Infrastructure drift is what happens when the actual state of running infrastructure no longer matches the state described in its configuration files. In a world of infrastructure as code, the declared configuration is supposed to be the single source of truth for how servers, networks, and cloud resources are arranged. But reality intrudes: an operator makes a manual change in a cloud console to fix an urgent incident, a second tool modifies the same resource, an API call is made out-of-band, or a previous change only partially applied. Each of these opens a gap between what the code says should exist and what actually exists.
Drift matters because it quietly undermines the guarantees that declarative tooling is supposed to provide. If the configuration no longer describes reality, then re-running automation can produce surprising results, environments stop being reproducible, and the audit trail in version control no longer reflects the true running state. Worse, drift often hides the very manual interventions that were made under pressure, so the knowledge of why a change was needed is lost.
Tools in this space detect drift by comparing declared state against observed reality. The Terraform CLI documentation describes how the plan command does this: by default it “reads the current state of any already-existing remote objects to make sure that the Terraform state is up-to-date,” then “compares the current configuration to the prior state and notes any differences.” That refresh-and-compare step is precisely drift detection - it surfaces modifications “performed through manual adjustments, other tools, or direct API calls.” Disabling the refresh “causes Terraform to ignore external changes, which could result in an incomplete or incorrect plan.”
Reconciliation is the other half of the story: once drift is detected, the system must decide whether to overwrite reality to match the declared state, or to update the declared state to match reality.
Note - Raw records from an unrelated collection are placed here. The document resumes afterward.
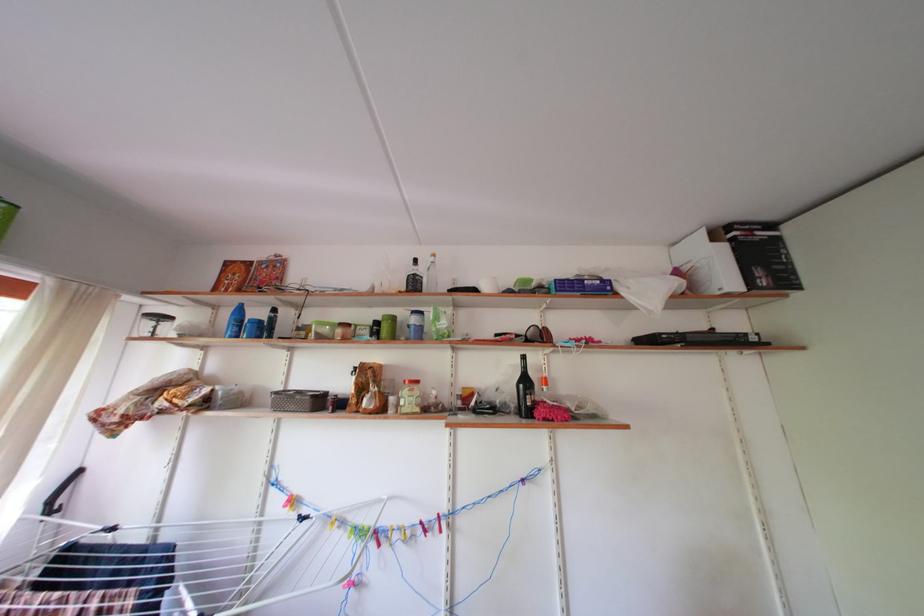
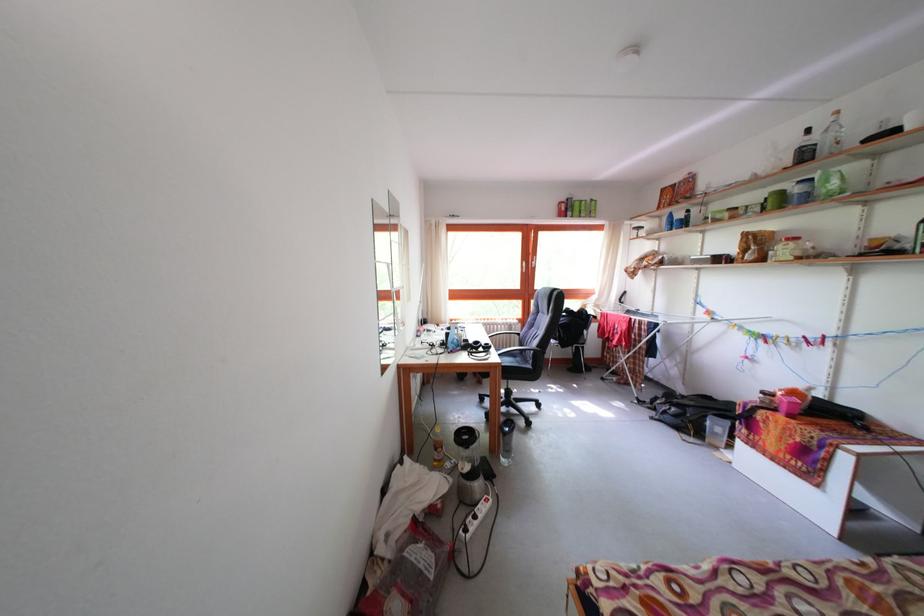
The point at (441, 265) is marked in the first image. Where is the corresponding point in the second image?

(843, 124)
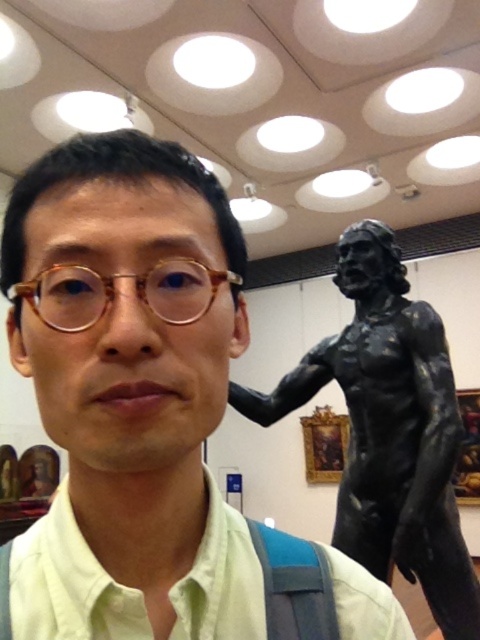
Does point (399, 384) come farther from viewer compared to point (29, 294)?

Yes, it is behind point (29, 294).

Can you confirm if black bronze statue at right is positioned above tortoiseshell frame glasses at center?

Actually, black bronze statue at right is below tortoiseshell frame glasses at center.

Locate an element on the screen. The width and height of the screenshot is (480, 640). black bronze statue at right is located at coordinates (388, 429).

The height and width of the screenshot is (640, 480). In order to click on black bronze statue at right in this screenshot , I will do `click(388, 429)`.

Between matte black statue at right and light green cotton shirt at center, which one has less height?

matte black statue at right is shorter.

At what (x,y) coordinates should I click in order to perform the action: click on matte black statue at right. Please return your answer as a coordinate pair (x, y). This screenshot has width=480, height=640. Looking at the image, I should click on (130, 396).

Locate an element on the screen. matte black statue at right is located at coordinates (130, 396).

Is matte black statue at right to the right of black bronze statue at right from the viewer's perspective?

In fact, matte black statue at right is to the left of black bronze statue at right.

This screenshot has height=640, width=480. What do you see at coordinates (130, 396) in the screenshot?
I see `matte black statue at right` at bounding box center [130, 396].

At what (x,y) coordinates should I click in order to perform the action: click on matte black statue at right. Please return your answer as a coordinate pair (x, y). Looking at the image, I should click on (130, 396).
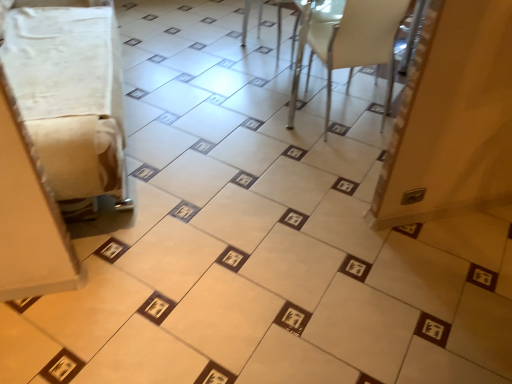
The height and width of the screenshot is (384, 512). What are the coordinates of `white fabric at left, which is the first furniture from left to right` in the screenshot? It's located at (69, 95).

This screenshot has width=512, height=384. Describe the element at coordinates (69, 95) in the screenshot. I see `white fabric at left, which is the first furniture from left to right` at that location.

Measure the distance between white fabric at left, acting as the second furniture starting from the right, and camera.

white fabric at left, acting as the second furniture starting from the right, is 4.86 feet away from camera.

What do you see at coordinates (348, 43) in the screenshot? I see `white plastic chair at upper right, which ranks as the 2th furniture in left-to-right order` at bounding box center [348, 43].

This screenshot has height=384, width=512. I want to click on white plastic chair at upper right, which ranks as the 2th furniture in left-to-right order, so click(348, 43).

Locate an element on the screen. white fabric at left, which is the first furniture from left to right is located at coordinates (69, 95).

Between white fabric at left, acting as the second furniture starting from the right, and white plastic chair at upper right, which ranks as the 2th furniture in left-to-right order, which one appears on the left side from the viewer's perspective?

white fabric at left, acting as the second furniture starting from the right, is more to the left.

Is white fabric at left, acting as the second furniture starting from the right, closer to camera compared to white plastic chair at upper right, which is counted as the 1th furniture, starting from the right?

Yes, it is in front of white plastic chair at upper right, which is counted as the 1th furniture, starting from the right.

Which is further, (54, 62) or (338, 39)?

Positioned behind is point (54, 62).

From the image's perspective, which is above, white fabric at left, which is the first furniture from left to right, or white plastic chair at upper right, which ranks as the 2th furniture in left-to-right order?

white plastic chair at upper right, which ranks as the 2th furniture in left-to-right order, is shown above in the image.

From a real-world perspective, which object stands above the other?

In real-world perspective, white fabric at left, which is the first furniture from left to right, is above.

Considering the sizes of objects white fabric at left, acting as the second furniture starting from the right, and white plastic chair at upper right, which ranks as the 2th furniture in left-to-right order, in the image provided, who is thinner, white fabric at left, acting as the second furniture starting from the right, or white plastic chair at upper right, which ranks as the 2th furniture in left-to-right order,?

Thinner between the two is white plastic chair at upper right, which ranks as the 2th furniture in left-to-right order.

Can you confirm if white fabric at left, which is the first furniture from left to right, is taller than white plastic chair at upper right, which ranks as the 2th furniture in left-to-right order?

No, white fabric at left, which is the first furniture from left to right, is not taller than white plastic chair at upper right, which ranks as the 2th furniture in left-to-right order.

Can you confirm if white fabric at left, acting as the second furniture starting from the right, is smaller than white plastic chair at upper right, which is counted as the 1th furniture, starting from the right?

No.

Would you say white fabric at left, which is the first furniture from left to right, is inside or outside white plastic chair at upper right, which ranks as the 2th furniture in left-to-right order?

white fabric at left, which is the first furniture from left to right, cannot be found inside white plastic chair at upper right, which ranks as the 2th furniture in left-to-right order.

Is white fabric at left, which is the first furniture from left to right, placed right next to white plastic chair at upper right, which ranks as the 2th furniture in left-to-right order?

No, white fabric at left, which is the first furniture from left to right, is not next to white plastic chair at upper right, which ranks as the 2th furniture in left-to-right order.

Is white fabric at left, acting as the second furniture starting from the right, positioned with its back to white plastic chair at upper right, which ranks as the 2th furniture in left-to-right order?

No, white fabric at left, acting as the second furniture starting from the right,'s orientation is not away from white plastic chair at upper right, which ranks as the 2th furniture in left-to-right order.

Measure the distance from white fabric at left, which is the first furniture from left to right, to white plastic chair at upper right, which is counted as the 1th furniture, starting from the right.

white fabric at left, which is the first furniture from left to right, is 1.23 meters away from white plastic chair at upper right, which is counted as the 1th furniture, starting from the right.

The width and height of the screenshot is (512, 384). What are the coordinates of `furniture positioned vertically above the white plastic chair at upper right, which is counted as the 1th furniture, starting from the right (from a real-world perspective)` in the screenshot? It's located at (69, 95).

Considering the relative positions of white plastic chair at upper right, which is counted as the 1th furniture, starting from the right, and white fabric at left, acting as the second furniture starting from the right, in the image provided, is white plastic chair at upper right, which is counted as the 1th furniture, starting from the right, to the right of white fabric at left, acting as the second furniture starting from the right, from the viewer's perspective?

Yes.

Which object is further away from the camera taking this photo, white plastic chair at upper right, which ranks as the 2th furniture in left-to-right order, or white fabric at left, which is the first furniture from left to right?

white plastic chair at upper right, which ranks as the 2th furniture in left-to-right order.

Which point is more distant from viewer, [316,38] or [82,89]?

The point [316,38] is farther from the camera.

From the image's perspective, is white plastic chair at upper right, which ranks as the 2th furniture in left-to-right order, located above or below white fabric at left, acting as the second furniture starting from the right?

Based on their image positions, white plastic chair at upper right, which ranks as the 2th furniture in left-to-right order, is located above white fabric at left, acting as the second furniture starting from the right.

From a real-world perspective, does white plastic chair at upper right, which ranks as the 2th furniture in left-to-right order, stand above white fabric at left, which is the first furniture from left to right?

Actually, white plastic chair at upper right, which ranks as the 2th furniture in left-to-right order, is physically below white fabric at left, which is the first furniture from left to right, in the real world.

Considering the relative sizes of white plastic chair at upper right, which is counted as the 1th furniture, starting from the right, and white fabric at left, which is the first furniture from left to right, in the image provided, is white plastic chair at upper right, which is counted as the 1th furniture, starting from the right, wider than white fabric at left, which is the first furniture from left to right,?

Incorrect, the width of white plastic chair at upper right, which is counted as the 1th furniture, starting from the right, does not surpass that of white fabric at left, which is the first furniture from left to right.

Between white plastic chair at upper right, which is counted as the 1th furniture, starting from the right, and white fabric at left, acting as the second furniture starting from the right, which one has less height?

Standing shorter between the two is white fabric at left, acting as the second furniture starting from the right.

Considering the relative sizes of white plastic chair at upper right, which is counted as the 1th furniture, starting from the right, and white fabric at left, which is the first furniture from left to right, in the image provided, is white plastic chair at upper right, which is counted as the 1th furniture, starting from the right, bigger than white fabric at left, which is the first furniture from left to right,?

Actually, white plastic chair at upper right, which is counted as the 1th furniture, starting from the right, might be smaller than white fabric at left, which is the first furniture from left to right.

Could white fabric at left, which is the first furniture from left to right, be considered to be inside white plastic chair at upper right, which is counted as the 1th furniture, starting from the right?

No, white fabric at left, which is the first furniture from left to right, is not inside white plastic chair at upper right, which is counted as the 1th furniture, starting from the right.

Is white plastic chair at upper right, which ranks as the 2th furniture in left-to-right order, far from white fabric at left, which is the first furniture from left to right?

Absolutely, white plastic chair at upper right, which ranks as the 2th furniture in left-to-right order, is distant from white fabric at left, which is the first furniture from left to right.

Could you tell me if white plastic chair at upper right, which is counted as the 1th furniture, starting from the right, is turned towards white fabric at left, which is the first furniture from left to right?

No, white plastic chair at upper right, which is counted as the 1th furniture, starting from the right, is not facing towards white fabric at left, which is the first furniture from left to right.

How distant is white plastic chair at upper right, which is counted as the 1th furniture, starting from the right, from white fabric at left, acting as the second furniture starting from the right?

white plastic chair at upper right, which is counted as the 1th furniture, starting from the right, and white fabric at left, acting as the second furniture starting from the right, are 4.05 feet apart from each other.

Find the location of a particular element. This screenshot has height=384, width=512. furniture lying above the white fabric at left, acting as the second furniture starting from the right (from the image's perspective) is located at coordinates (348, 43).

Locate an element on the screen. furniture that appears on the left of white plastic chair at upper right, which is counted as the 1th furniture, starting from the right is located at coordinates (69, 95).

Find the location of a particular element. Image resolution: width=512 pixels, height=384 pixels. furniture on the right of the white fabric at left, acting as the second furniture starting from the right is located at coordinates (348, 43).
Terraform offers a refresh-only planning mode for the latter case, producing “a plan whose goal is only to update the Terraform state and any root module output values to match changes made to remote objects outside of Terraform.” The documentation notes this is “useful if you’ve intentionally changed one or more remote objects outside of the usual workflow (e.g. while responding to an incident).”
Drift is the practical reason that declarative, convergent tooling exists rather than one-shot scripts. A convergent system can be run repeatedly and will, on each run, detect the difference between desired and actual state and correct it - the same idempotent reconciliation loop that configuration-management tools and Kubernetes controllers use. The discipline of regularly detecting and resolving drift, rather than letting it accumulate, is central to keeping infrastructure-as-code honest and immutable-infrastructure practices viable.